Ok, I'm trying to get it. We can forget about the fuel, but then there must be something that prevents the rocket to reach infinity in its own frame (since if it doesn't reach infinity in outside inertial frame, it cannot do that in any other frame either).

I suppose this preventing physical thing cannot be that the clock slows down, because each observer's (inertial or not) own clock goes at normal rate according to his perception. It could be that the acceleration, which approaches infinity, makes my assumption about "strong enough passengers to survive acceleration" inevitably fail, and that would sync the different point of views.

With "valid" I ment something like that all observers, inertial or not, must agree certain basic things, for example local events: if two cars collide on a highway, they must do that in any observer's frame. If acceleration is felt, this does not invalidate all observations. Non-inertiality can have effect on observations about light speed, distances, times etc, but not on anything that is absolute.

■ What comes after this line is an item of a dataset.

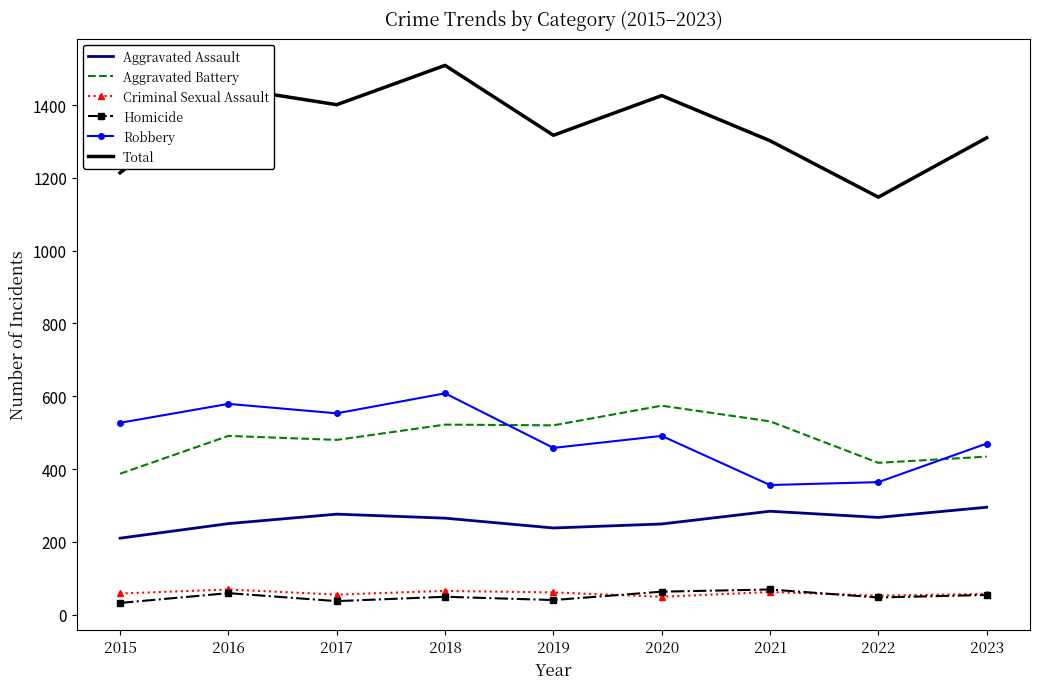

What are all the series names shown in the legend?

Aggravated Assault, Aggravated Battery, Criminal Sexual Assault, Homicide, Robbery, Total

Basically no to both, but if the ship itself was to reach infinity, the light must do that too: it would be "squeezed" between the ship and infinity, so to speak. Maybe if light had a reference frame (I know, it doesn't) it would end up to infinity with finite (or zero) time.

14. Oct 1, 2013

### Staff: Mentor

OK, let's be clear about something. It is possible to make a valid coordinate system which maps time and space in the way which you suggest. In that coordinate system an "at rest" worldline would be always timelike, but it would also have infinite proper acceleration.

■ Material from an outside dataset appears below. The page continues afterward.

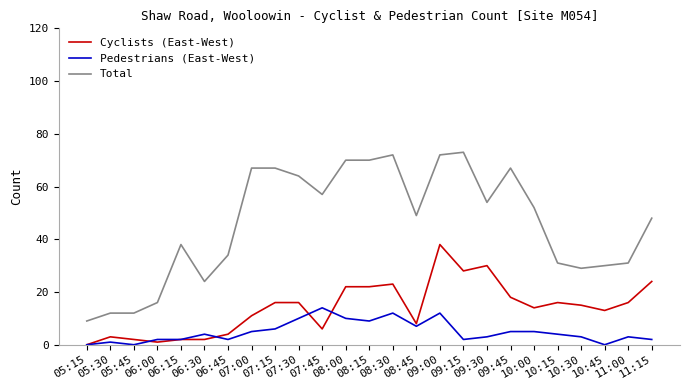

List the series in order of their peak value, lowest first.

Pedestrians (East-West), Cyclists (East-West), Total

You could consider it like a time varying gravitational field in this frame, which becomes infinite. Regardless of how strong or powerful you make the rocket, eventually it will succumb to the gravitational field.

Last edited: Oct 1, 2013
15. Oct 1, 2013

### PAllen

Well, I look at these terms differently. Every station requires finite fuel (in principle). The limit of the amount of fuel in a station along the path is infinite. But no station requires infinite fuel.

Similarly, I would never say the proper acceleration is infinite. Proper acceleration is defined at some event on a world line. Every event on the proposed world line has finite proper acceleration. It approaches infinity as proper time approaches 2. The point on the world line with proper time 2 does not exist, any more than points at infinity exist in Minkowski space (you can add them, getting a different topology altogether).

16. Oct 1, 2013

### Staff: Mentor

You are using the terms wrong. Infinite isn't a number. It means that you have some sequence that increases without bound. As the time approaches 1 the fuel at each station and the acceleration increase without bound. They are therefore infinite.

If you disagree then what is the finite amount of fuel or acceleration which exceeds the fuel and acceleration at all stations?

17. Oct 1, 2013

### PAllen

There isn't one, but that is describe, according to what I learned, as absence of an upper bound. Infinity exists as a limit or as a special point in projective or conformal geometry, or in formalisms of transfinite arithmetic. What you are calling infinite, I call (and learned) as without upper bound or approaching infinite.

18. Oct 1, 2013

### Staff: Mentor

Increasing without bound, without upper bound, absence of an upper bound, those are all just different ways of saying infinite.

$\lim_{t\to 1} \, a = \infty$

It doesn't matter how strong the rocket is nor how much fuel your fuel depots can store, more is required at some point. The required amount is larger than any finite number, i.e. it is infinite.

The amount of fuel in a depot is a real number, and infinity is not a real number. When I say that the amount of fuel required is infinite that means that there is no real number which is big enough to meet the requirement.

Last edited: Oct 1, 2013
19. Oct 1, 2013

### Ookke

About mass of the universe: Is our universe known to have finite mass? And could relativity hold in an universe that has infinite mass, or is there some logical obstacle for that? Sorry, difficult questions, but just in case someone has insight on these...

20. Oct 1, 2013

### Staff: Mentor

I don't think that the mass of the universe is known, and yes, some of the cosmological solutions of GR have an infinite universe with non-zero mass/energy density everywhere.